한편, 이러한 사용자의 특정정보 요구에 대한 효과적이고 빠른 정보 검색에 중점을 두는 종래의 인터넷 정보 검색 기술은 정보의 내용에 있어서 생소한 용어/약어의 사용과 분야별 용어/약어의 중복사용으로 인한 정보의 모호성에 대한 문제 해결 까지는 고려하지 않고 있는데, 서술적 특성을 갖는 한글에 있어서, 이러한 모호성에 대한 문제는 더욱 심각하다.On the other hand, the conventional Internet information retrieval technology that focuses on the effective and fast information retrieval for the user's specific information needs, information ambiguity due to the use of unfamiliar terms / abbreviations and overlapping terms / abbreviations in the information content The problem of ambiguity is more serious in Hangeul with descriptive characteristics.

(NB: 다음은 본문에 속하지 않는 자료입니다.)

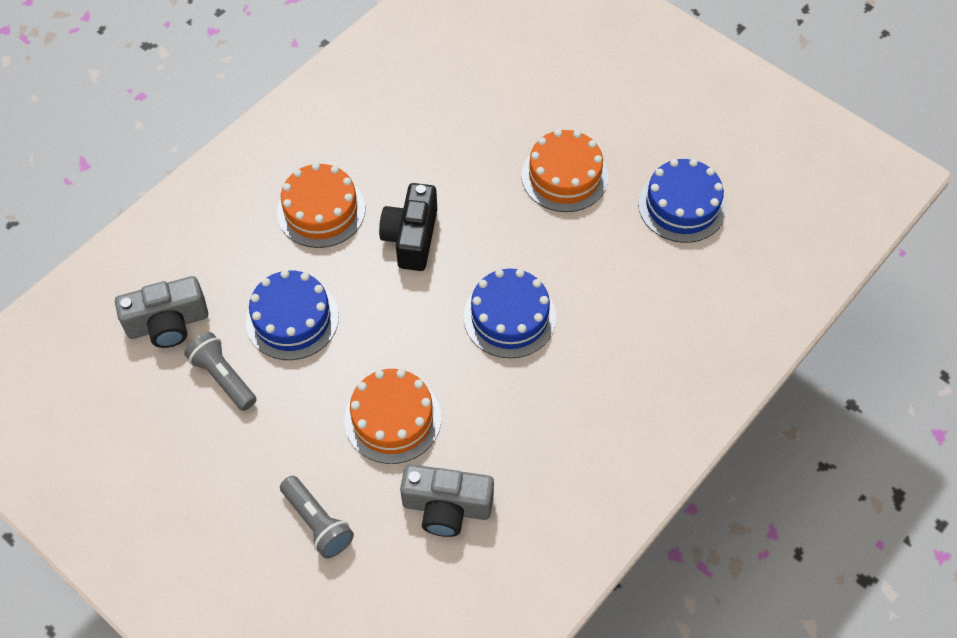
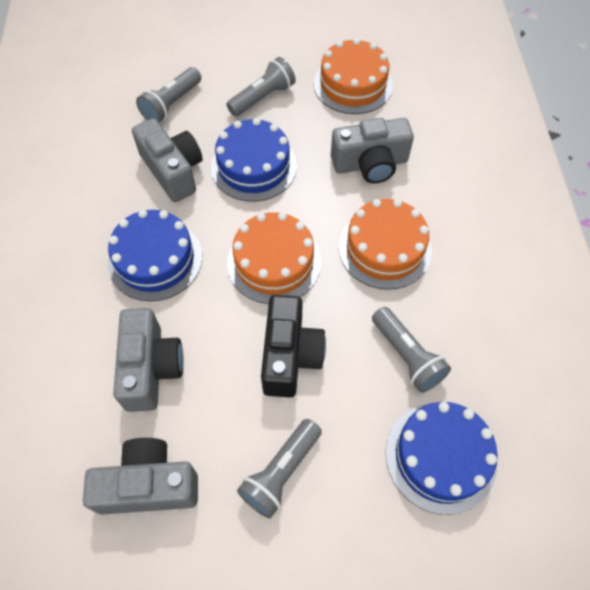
grey camera: 2 -> 4
grey flashlight: 2 -> 4

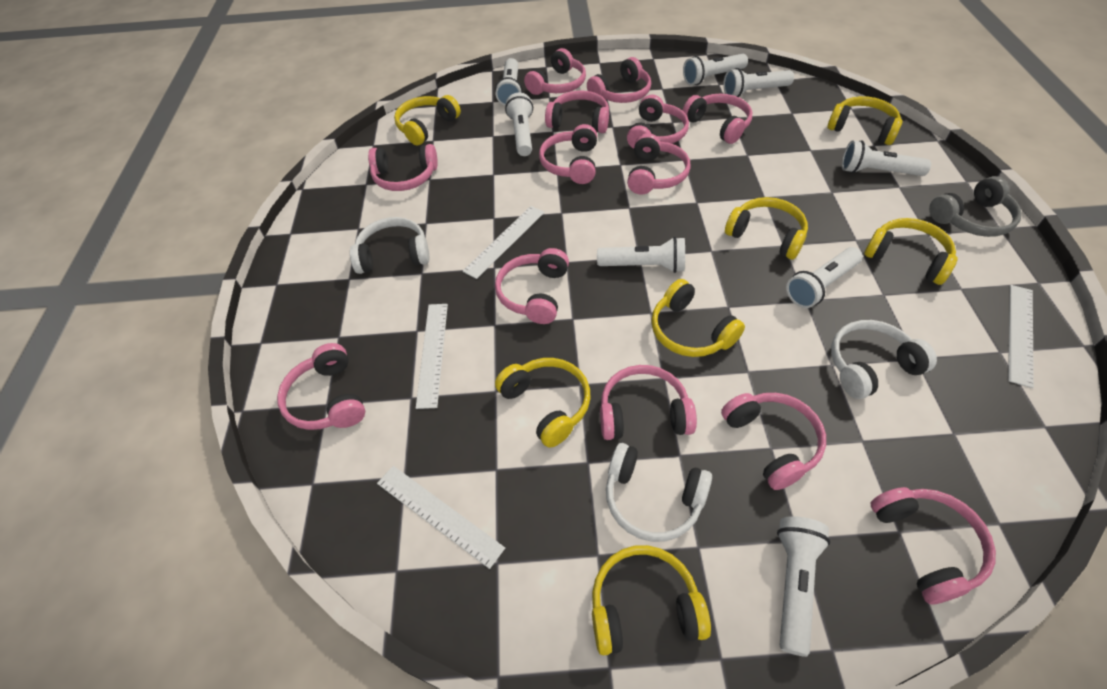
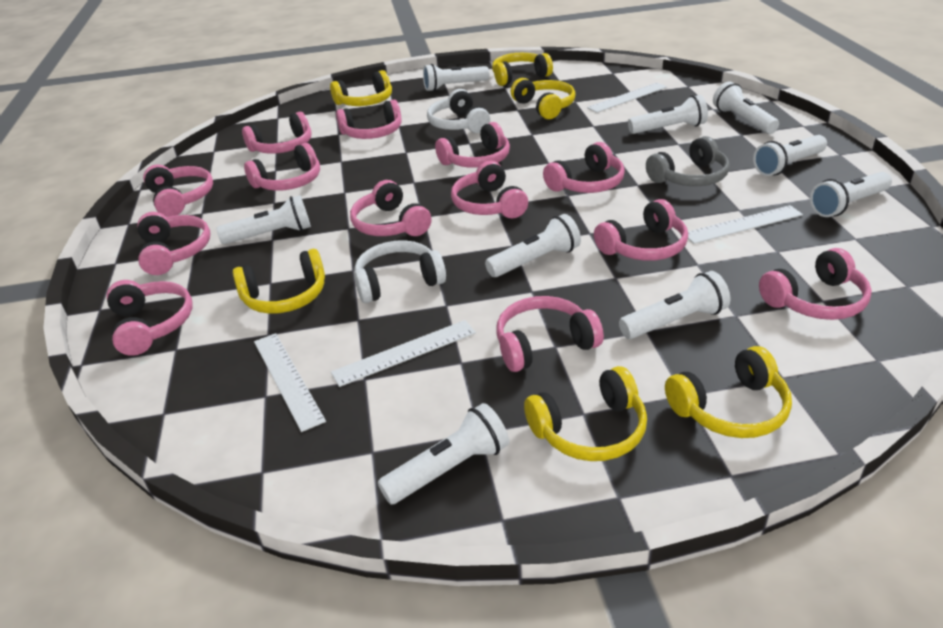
white flashlight: 8 -> 9
white headphones: 3 -> 2
yellow headphones: 7 -> 6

따라서, 본 발명에서는 이러한 문제점을 해결하기 위해 HTML 분석 기술과 형태소 분석 기법을 응용하여 간결하면서도 빠르게 용어/약어를 추출하고 이를 인터넷의 HTML 환경에서 쉽게 활용할 수 있도록 하이퍼링크된 문서를 생성하도록 하는 HTML 기반 한글 용어/약어 하이퍼링크 생성기를 제공하고자 한다.Therefore, in the present invention, to solve this problem, by applying HTML analysis technology and stemming analysis method, HTML-based to extract terms / abbreviations quickly and easily and generate hyperlinked documents so that they can be easily utilized in the HTML environment of the Internet. We want to provide a Korean term / abbreviation hyperlink generator.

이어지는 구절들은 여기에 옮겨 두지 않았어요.